### TEXT FOR ANALYSIS
Single by Modern Talking

from the album Back for Good and Alone
- Released: 1998
- Recorded: 1998
- Genre: Dance-pop
- Length: 4:28 17:15 (album version)
- Label: BMG Ariola
- Songwriter: Dieter Bohlen
- Producers: Dieter Bohlen; Luis Rodríguez;

Modern Talking singles chronology
| "Brother Louie '98" (1998) | "Space Mix '98" (1998) | "We Take the Chance" (1998) |

= Space Mix '98 =

Space Mix '98 is the third single from the Modern Talking seventh album, Back for Good. It's a megamix. The single was not released in Germany, Austria and Switzerland, but in the other countries in Europe and the rest of the world.

### DIRECTIVE 1
According to the Space Mix '98 text, in which countries was the single not released?
### DIRECTIVE 2
State whether each of the following statements agrees with the Space Mix '98 text, quoting the words that decide each case: (a) The song was written by Dieter Bohlen. (b) The single was issued on the Sony label. (c) The single is a megamix.

### DATA SHOWN
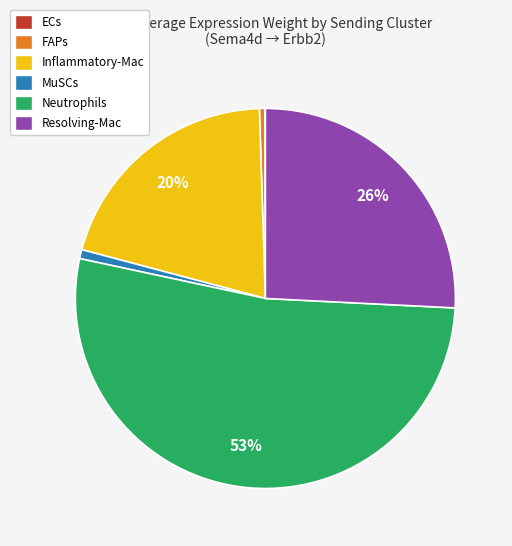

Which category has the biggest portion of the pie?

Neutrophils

### TASK RESULT 1
Germany, Austria and Switzerland.

### TASK RESULT 2
(a) Yes: "Songwriter: Dieter Bohlen"
(b) No: "Label: BMG Ariola"
(c) Yes: "It's a megamix."